Past behaviors must evolve to serve the new leadership role

A couple practical examples of relying too heavily on past behaviors come to mind.

1. Putting actions behind your words

We recently met with the President of a company who complained his organization needed to take more responsibility, have better problem solving skills, and more capability in project management. Seems reasonable, but then we heard from the team, “the president has an opinion and that’s what we did”, or “wants us to think outside the box, but we were not given the opportunity”.

The President himself was busy doing lots of things to help his organization with the best intentions, but his actions and behaviors were having the opposite effect. In fact, in his zealous need to help the organization and empower his senior leaders, he began to design the tools and forms he wanted them to use – need I say more?

2. Letting go and having trust

On another occasion I talked with a peer. He told me of an obstacle he faced when consulting on a major organization transformation project. The Vice President leading the transformation refused to create design criteria. He aligned with his team about the case for change, and the vision, but expressed that he did not want to create design criteria. As we continued to discuss the issue I asked, what is his style, his need for control, his comfort level with not knowing in his day job? I asked the consultant, what do you think it means when he resists creating design criteria. In effect, what will need to happen as a result of that work not happening.

This was a VP with a high need for control. By not creating design criteria he was in effect, inserting himself in every decision, in controlling every step.

Often in my work with leaders there is some waking moment:

1) The leader acknowledges he or she is not getting the organizational response they want, or…

2) It becomes apparent as a result of a significant moment in a project, or…

3) External events and new challenges create new expectations for leadership capability.

These milestone events are a great time to do some personal work and tap into the natural desire and passion of leaders to be successful – to begin to create both personal and organizational transformation.

Making the shift from transactional to transformational is substantial. It requires a leader to have the courage to look inside, self reflect, identify what is meaningful to him or her and begin to put forth intention and commit to it.
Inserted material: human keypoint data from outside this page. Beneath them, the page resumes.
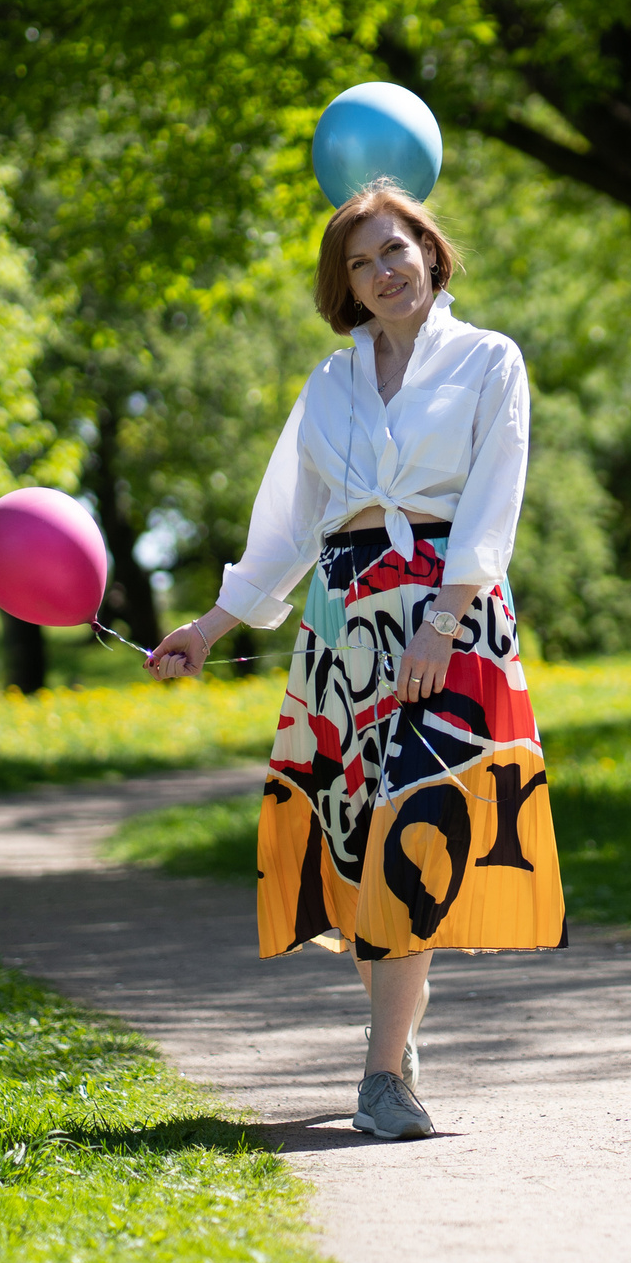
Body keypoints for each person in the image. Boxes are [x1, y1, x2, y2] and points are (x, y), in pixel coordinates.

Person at [147, 181, 566, 1141]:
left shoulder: (489, 360)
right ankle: (397, 1033)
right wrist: (208, 628)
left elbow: (493, 502)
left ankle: (381, 1079)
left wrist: (443, 620)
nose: (384, 272)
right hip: (343, 626)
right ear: (346, 283)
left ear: (432, 251)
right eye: (362, 261)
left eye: (396, 249)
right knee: (353, 838)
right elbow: (288, 526)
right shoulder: (329, 386)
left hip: (446, 615)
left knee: (417, 824)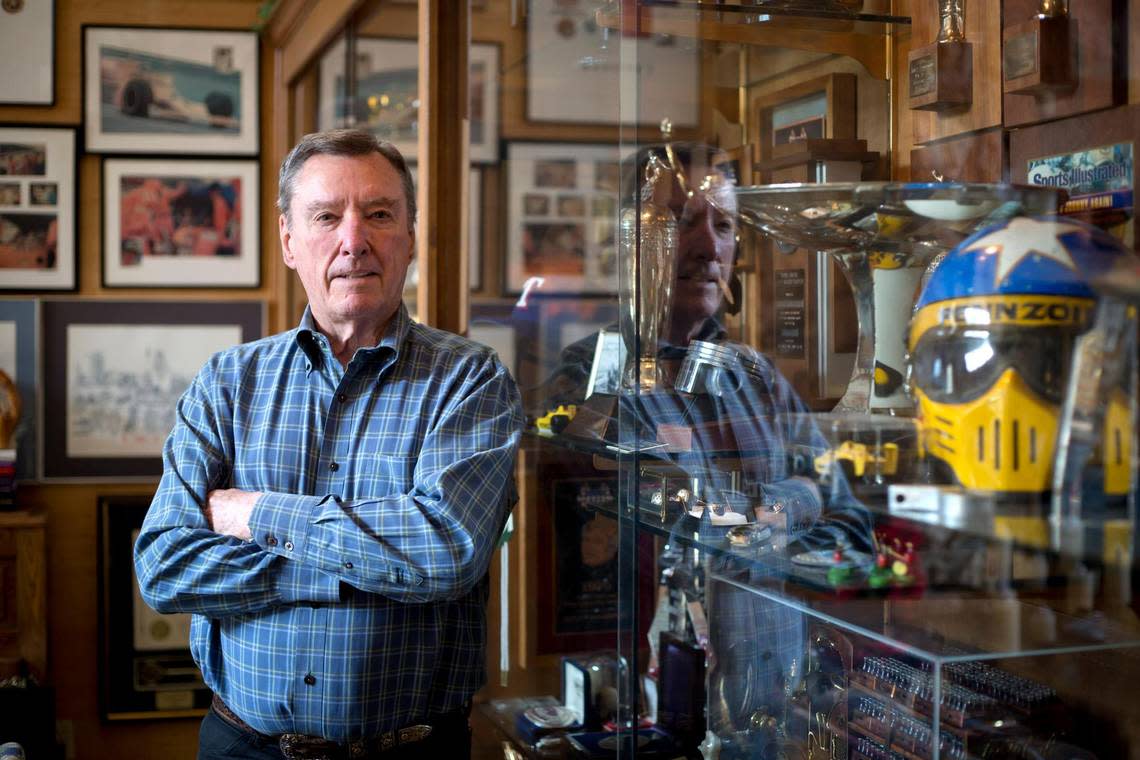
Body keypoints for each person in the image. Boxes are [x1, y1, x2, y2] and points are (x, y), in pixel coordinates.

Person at [134, 128, 524, 760]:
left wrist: (254, 514)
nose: (353, 241)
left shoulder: (471, 381)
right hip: (245, 747)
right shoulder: (228, 383)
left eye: (378, 214)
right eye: (326, 216)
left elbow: (445, 550)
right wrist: (352, 568)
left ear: (410, 237)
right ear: (290, 241)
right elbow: (165, 566)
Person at [535, 143, 871, 756]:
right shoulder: (591, 383)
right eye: (681, 220)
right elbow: (683, 522)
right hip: (650, 721)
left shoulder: (757, 377)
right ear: (628, 244)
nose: (707, 244)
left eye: (722, 224)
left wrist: (767, 511)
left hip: (781, 718)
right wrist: (796, 502)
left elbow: (849, 519)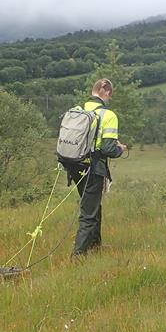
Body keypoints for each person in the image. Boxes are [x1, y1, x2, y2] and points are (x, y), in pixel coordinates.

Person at [65, 78, 126, 255]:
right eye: (110, 95)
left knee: (93, 206)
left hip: (74, 166)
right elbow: (108, 149)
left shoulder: (78, 110)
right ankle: (78, 255)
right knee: (88, 214)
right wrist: (120, 149)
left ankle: (95, 246)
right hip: (93, 168)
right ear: (105, 91)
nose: (109, 98)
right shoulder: (108, 115)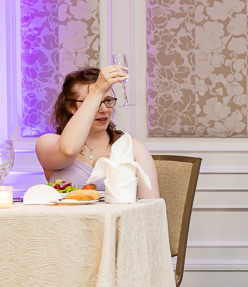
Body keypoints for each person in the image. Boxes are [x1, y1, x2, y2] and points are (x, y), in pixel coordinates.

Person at [36, 66, 160, 198]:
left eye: (107, 101)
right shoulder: (47, 143)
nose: (103, 109)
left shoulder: (133, 147)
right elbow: (68, 150)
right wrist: (97, 90)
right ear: (72, 107)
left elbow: (151, 205)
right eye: (93, 101)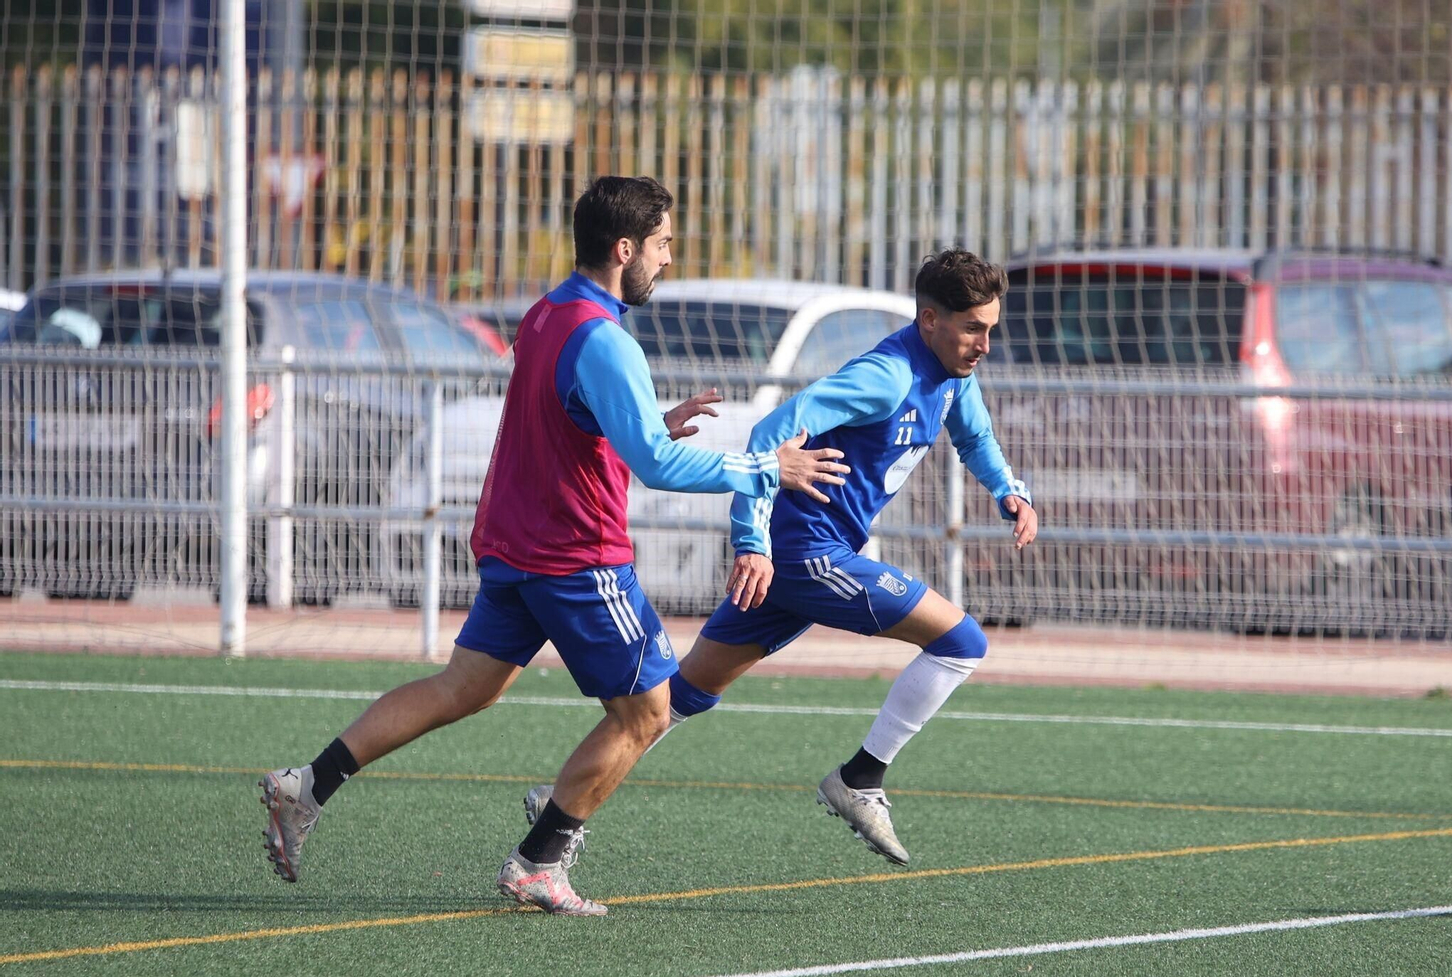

Be real and be clear: Building Self-Awareness

Coaching is the process of integrating personal and business objectives with deep personal insight and vision. It is externalizing what is second nature, so the leader can accept and make choices about their current interpretation of themselves and their behaviors in order to make changes that open them up for personal and organizational growth and above all, forward action. In the previous examples, it is clear there was a lack of awareness about the behaviors and their impact on the organization, but even more important, there was a lack of self-awareness about how the behavior was obstructing the leader from reaching his or her desired ambitions.

The methods and practices we use in coaching employ many of the same models we use in collaborative change and learning as well as learnings in emotional intelligence and behavioral science. But the real work is always with the leader. Throughout the coaching process, a coach works with the leader to self-correct and to self-generate in order to create the self-awareness and the skills within themselves to continuously develop. Only when the leader is open to new and better ways and continuous learning can those around him/her be transformed. Only when the leader themselves tap into their passion can they hope to inspire passion in others.

Ask yourself – which type of leader are you? Passionate? Imaginative? Inspirational? Transactional? Some exotic combination of these? No matter how you identify yourself, there is always an opportunity to develop complementary facets to your orientation to your work and life in general. Coaching with an external, neutral partner can be a fast track way to developing a deep capacity for objective self-reflection, which ultimately leads to understanding and a clear path and plan for your transformation.

What “fires you up” and are you ready for it?